Sırada The Do vardı. Line-up’da Kadebostany’den sonra yer almamış olsalardı, muhteşem ötesi diyebileceğim bir performans sergilediler, ancak Kadebostany’den sonra muhteşem diye nitelendirmek doğru olur kendilerini. Şekerden yapılma Indie Pop türünde müzik icra eden ikili şarkılarını ekolu davullar ve elektronik bir alt yapıyla coşturdu ve kendilerinden beklemediğim kadar çok kinetik enerjiye sebebiyet verdi Küçükçiftlik Park’da o akşam.
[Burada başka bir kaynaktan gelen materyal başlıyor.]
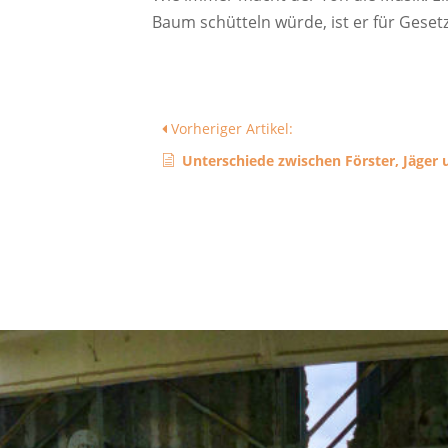
Baum schütteln würde, ist er für Gesetz
Vorheriger Artikel:
Unterschiede zwischen Förster, Jäger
Solist Olivia Merilahti‘nin muhteşem sesi ön plandaydı, öyle ki böylesine kusursuz bir sesin var olmasına şaşırdım ben konser boyunca. Kırmızı pijamalarıyla adeta Kill Bill level 2‘ydi hanım kızımız. A Mess Like This, Keep Your Lips Sealed, Sparks, On My Shoulders, Slippery Shoes, Going Through Walls ve bis’e bıraktıkları Anita No! aklımda kalanlar. Bana neredeyse bütün setlisti yazdıracak kadar güzeldi şarkı seçimleri ama ben konser boyunca elimde kameram “Stay Just a Little Bit More”u söylemelerini bekledim. Baştan sona kaydedecektim. Ama çalmadılar, bırak çalmamayı, söylemediler de, ki buradan çalmadan söylemelerine razı olduğum sonucunu çıkarabiliriz evet. Her konserde olduğu gibi bu konserde de, bir sonraki sefere kadar içimde kalacak olan uktenin sahibi olduğuma göre artık gönül rahatlığıyla festivali sonlandırabilirdim. Atlayıp zaman makinemize günümüze dönme vakti geldi o halde.
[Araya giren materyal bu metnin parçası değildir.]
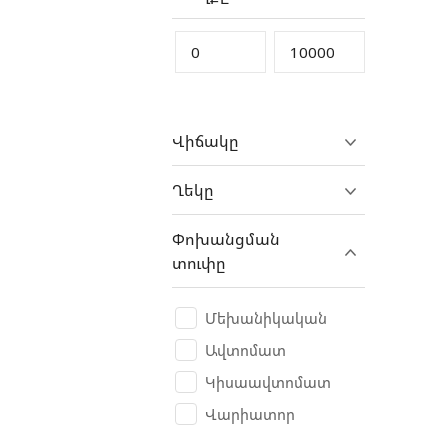
DAF
Daihatsu
Denza
DFSK
Վիճակը
Dodge
Dongfeng
Ղեկը
Dooxin
Փոխանցման
DS
տուփը
DUCATI
Eagle
Մեխանիկական
ErAZ
Ավտոմատ
Eurobike
Կիսաավտոմատ
Exeed
Վարիատոր
Fangchengbao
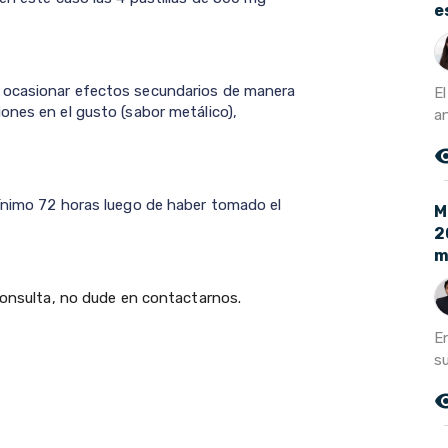
e
 ocasionar efectos secundarios de manera
E
ones en el gusto (sabor metálico),
an
remove_r
mínimo 72 horas luego de haber tomado el
M
2
m
 consulta, no dude en contactarnos.
E
su
remove_r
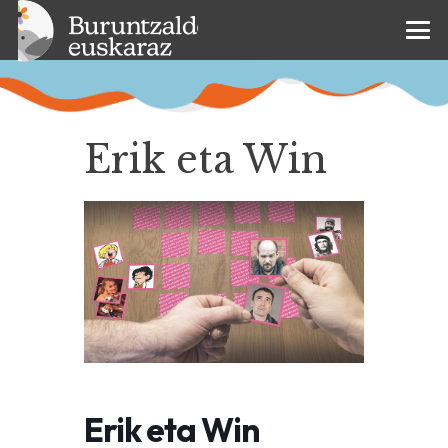
Erik eta Win
Erik eta Win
Bana iyi geldi bu zaman yolculuğu, birkaç molekülümü Kadebostany’e, birkaçını da The Do’ya bıraktım ama helal olsun. Umarım sizin için de sarsıntısız, konforlu ve keyifli bir yolculuk olmuştur. Ege Zamanlar Arası Seyahat’i kullandığınız için teşekkür eder, iyi şimdiki zamanlar dileriz. Gelecek zamanlarda görüşmek dileğiyle!

Dipnot: Neyse ki Pazar günü festival yapmak için zaman yolculuğu yapmak zorunda değiliz aslında. Önümüzdeki pazar günü yine Küçükçiftlik’de, bu sefer 1st Harvest Festival şenlendirecek Pazar günümüzü. O zamana dek, görüşmek üzere!

İşte Parkfest böyle geçti. Bu muhteşem eğlencenin parçası olan herkese çok teşekkür ederiz, seneye görüşmek üzere!